The Human Trafficking Initiative Series – Business and Human Rights in the Agri-food Industry: The Case of Migrant Workers
Human Trafficking Series

hosted by Professor Sara Pennicino

Nina Luzzatto Gardner
Chair: Johns Hopkins University SAIS, US
Sara Pennicino
Johns Hopkins University SAIS Europe; University of Padua, Italy
Laura Safer Espinoza
Fair Food Standards Council, US
Yvan Sagnet
NoCap, Italy

Jointly organized with the Center for Constitutional Studies and Democratic Development (CCSDD). Supported by the Associazione di cultura e di studio italo-americana Luciano Finelli Friends of the Johns Hopkins University.

This panel is part of "The Agri-food Industry in the Wake of Covid 19: Countering the Exploitation of Migrant Workers in Italy and the US", a series consisting of two events regarding human trafficking.

In Italy, the so-called ‘caporalato' phenomenon refers to a form of illegal intermediation and exploitation of migrant workers in the agricultural sector, constituting up to one fourth of the total agricultural workforce. In the US, it is an open secret that those harvesting America's food are mainly immigrants and decades-long residents of the country.
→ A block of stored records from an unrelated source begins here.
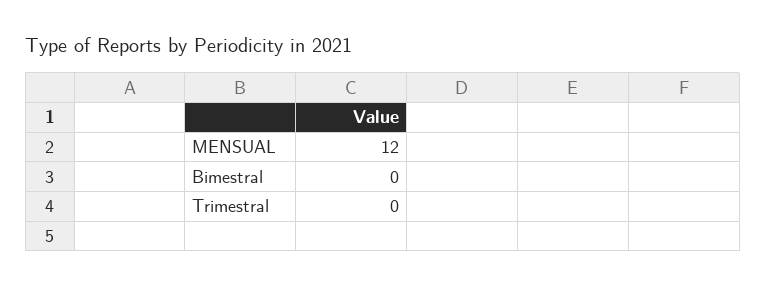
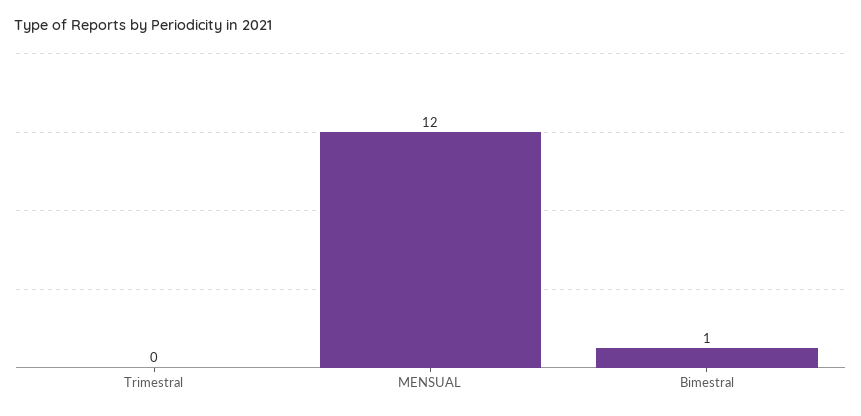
  {
    "MENSUAL": 12,
-   "Bimestral": 0,
+   "Bimestral": 1,
    "Trimestral": 0
  }

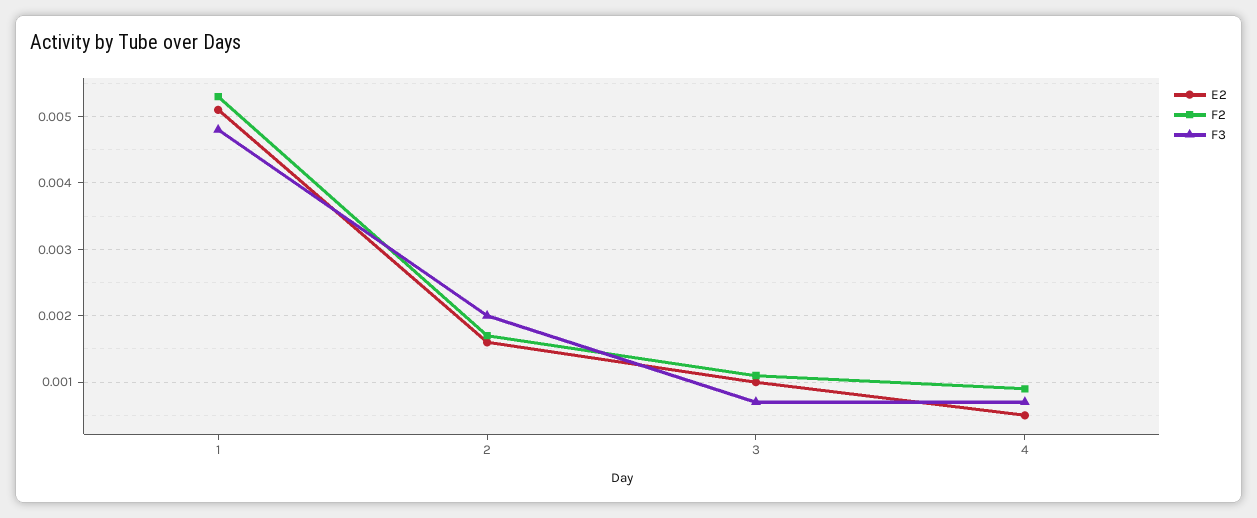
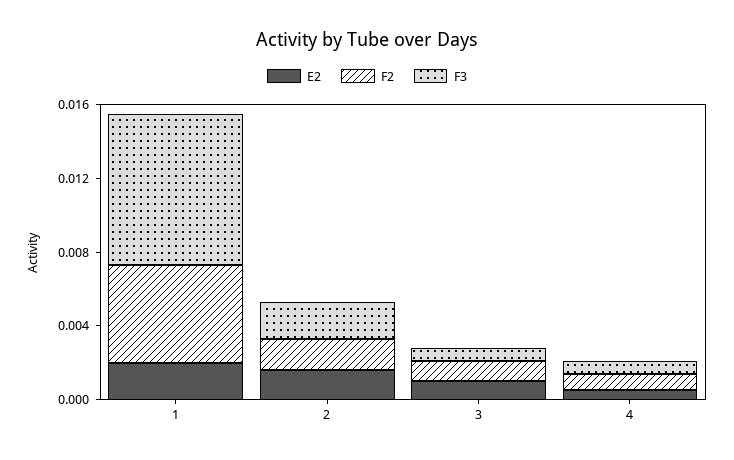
  {
    "E2": {
-     "1": 0.0051,
+     "1": 0.002,
      "2": 0.0016,
      "3": 0.001,
      "4": 0.0005
    },
    "F2": {
      "1": 0.0053,
      "2": 0.0017,
      "3": 0.0011,
      "4": 0.0009
    },
    "F3": {
-     "1": 0.0048,
+     "1": 0.008,
      "2": 0.002,
      "3": 0.0007,
      "4": 0.0007
    }
  }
The seminar series addresses this form of exploitation of migrant workers in the wake of Covid-19 by comparing policies adopted in Italy and the US. The pandemic brought the high demand for short-term, flexible labor in the agri-food industry to the attention of the general public, as supply chains risked shortages due to lockdown measures imposed by governments. The pandemic thereby exacerbated a pre-existing and long-standing problem of the agricultural and food industry, one which is at the crossroads between organized crime, corruption and trafficking of human beings.

The seminars will tackle this complex phenomenon by bringing together experts and activists, with the goal of offering SAIS students the opportunity to learn about forms of modern slavery and the strategies required to counter human exploitation at a national and international level.

The panel will discuss the role played in Italy and the US by companies in the agri-food sector, and strategies to promote compliance with international labor standards in today's global economy. A trailer from the recently released documentary "The Invisibles," a production of Doha Debates, will be shown to introduce the debate.